Monday, February 19, 2007

“And so it goes. . .”

So, here we have another case of Big Brother as Big Music or Big Publishers trying to assert its hegemony on us with copyright laws that have become more and more restrictive. This was all really Rock and Roll fun, but I was wondering when the discussion would get to “Writing for Electronic Media” until I got to DeVoss and Porter when they made the connection with their “property” and “fair use” discussion. My next novel will be my first as will my next music cd, but I feel important with the knowledge that my every email, grocery list, and other mundane writings (blogs?) are copyrighted. So, if you read this, the lesson of Napster is that you can download it, but don’t share (upload) it. However, the other side says that Disney got Mickey Mouse in part from Buster Keaton, so they can’t trademark Mickey, but they do. Moreover, they are right in saying that all writing is shared; for example, Shakespeare’s plays came from folk tales and other sources – not completely original. We’ll probably have to wait to see how all this “shakes out” (no pun intended).

1 comment:

Anonymous said...

I have trouble with any law that says that two, equally liable parties are inherently unequal in culpability. The DeVoss article tells us that it is legal to download music but illegal to upload music.
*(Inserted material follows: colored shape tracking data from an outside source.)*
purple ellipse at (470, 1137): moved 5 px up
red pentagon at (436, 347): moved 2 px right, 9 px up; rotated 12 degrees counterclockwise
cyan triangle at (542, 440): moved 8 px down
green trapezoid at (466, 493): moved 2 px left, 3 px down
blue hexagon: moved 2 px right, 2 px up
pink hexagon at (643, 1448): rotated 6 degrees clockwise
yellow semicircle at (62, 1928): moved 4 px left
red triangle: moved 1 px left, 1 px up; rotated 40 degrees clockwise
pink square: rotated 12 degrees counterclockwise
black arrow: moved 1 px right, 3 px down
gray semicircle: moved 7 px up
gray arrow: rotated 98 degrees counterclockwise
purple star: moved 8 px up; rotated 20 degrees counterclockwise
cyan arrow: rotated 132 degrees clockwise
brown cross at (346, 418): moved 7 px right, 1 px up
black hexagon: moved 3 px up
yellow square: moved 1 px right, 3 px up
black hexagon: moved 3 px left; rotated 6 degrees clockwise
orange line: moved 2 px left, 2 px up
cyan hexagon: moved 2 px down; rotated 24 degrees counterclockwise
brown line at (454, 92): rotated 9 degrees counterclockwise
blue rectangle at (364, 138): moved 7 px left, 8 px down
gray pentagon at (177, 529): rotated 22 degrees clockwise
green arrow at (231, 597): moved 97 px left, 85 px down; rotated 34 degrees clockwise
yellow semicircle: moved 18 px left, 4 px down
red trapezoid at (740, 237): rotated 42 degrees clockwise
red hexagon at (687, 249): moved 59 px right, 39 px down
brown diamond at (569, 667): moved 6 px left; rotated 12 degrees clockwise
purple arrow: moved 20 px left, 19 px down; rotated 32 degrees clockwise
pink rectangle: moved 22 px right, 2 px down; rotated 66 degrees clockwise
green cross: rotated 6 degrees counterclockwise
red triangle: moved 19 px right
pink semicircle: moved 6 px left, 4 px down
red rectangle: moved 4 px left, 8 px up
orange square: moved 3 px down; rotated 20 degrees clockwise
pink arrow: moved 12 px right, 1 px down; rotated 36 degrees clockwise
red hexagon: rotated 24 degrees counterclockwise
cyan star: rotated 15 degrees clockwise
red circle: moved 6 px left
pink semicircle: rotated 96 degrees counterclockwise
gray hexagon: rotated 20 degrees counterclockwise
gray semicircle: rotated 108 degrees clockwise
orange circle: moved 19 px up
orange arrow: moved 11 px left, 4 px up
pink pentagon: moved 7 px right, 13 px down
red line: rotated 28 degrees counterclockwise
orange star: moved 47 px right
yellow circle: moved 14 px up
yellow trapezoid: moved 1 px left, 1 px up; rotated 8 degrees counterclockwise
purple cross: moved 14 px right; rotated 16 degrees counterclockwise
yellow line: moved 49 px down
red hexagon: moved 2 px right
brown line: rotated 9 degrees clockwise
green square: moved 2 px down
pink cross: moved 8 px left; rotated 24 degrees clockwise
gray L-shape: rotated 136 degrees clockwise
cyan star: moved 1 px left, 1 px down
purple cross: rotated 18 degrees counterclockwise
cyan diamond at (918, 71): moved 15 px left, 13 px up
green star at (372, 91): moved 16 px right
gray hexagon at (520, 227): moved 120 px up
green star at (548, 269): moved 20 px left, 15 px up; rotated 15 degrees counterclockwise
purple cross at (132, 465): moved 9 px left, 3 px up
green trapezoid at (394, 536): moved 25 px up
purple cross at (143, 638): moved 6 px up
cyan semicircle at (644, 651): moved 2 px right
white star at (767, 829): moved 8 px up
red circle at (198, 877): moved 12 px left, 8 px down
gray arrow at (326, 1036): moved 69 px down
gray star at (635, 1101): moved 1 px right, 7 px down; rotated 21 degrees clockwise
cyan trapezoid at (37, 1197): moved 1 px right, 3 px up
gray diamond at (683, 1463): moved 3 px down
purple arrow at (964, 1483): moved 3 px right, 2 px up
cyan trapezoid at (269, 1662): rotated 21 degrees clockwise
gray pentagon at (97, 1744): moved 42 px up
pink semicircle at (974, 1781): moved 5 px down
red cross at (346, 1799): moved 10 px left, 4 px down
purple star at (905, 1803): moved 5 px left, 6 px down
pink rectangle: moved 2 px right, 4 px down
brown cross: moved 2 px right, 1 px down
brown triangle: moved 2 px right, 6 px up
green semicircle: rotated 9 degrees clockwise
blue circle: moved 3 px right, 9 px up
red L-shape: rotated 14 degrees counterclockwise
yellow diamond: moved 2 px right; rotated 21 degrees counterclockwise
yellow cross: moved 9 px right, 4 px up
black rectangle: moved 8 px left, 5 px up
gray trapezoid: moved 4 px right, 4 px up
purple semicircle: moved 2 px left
If we changed the crime to anything else, it would sound ridiculous, i.e. it is legal to BUY crack, but illegal to SELL crack.

On the other hand, I can record songs of the radio and play them any time I want... and it is free and legal! (Yes, I used to do this in high school).

It seems that the real problem is enforcement of the law: so many people are on the internet, sharing files across state and international lines that the authorities are unable to even maintain the illusion of control.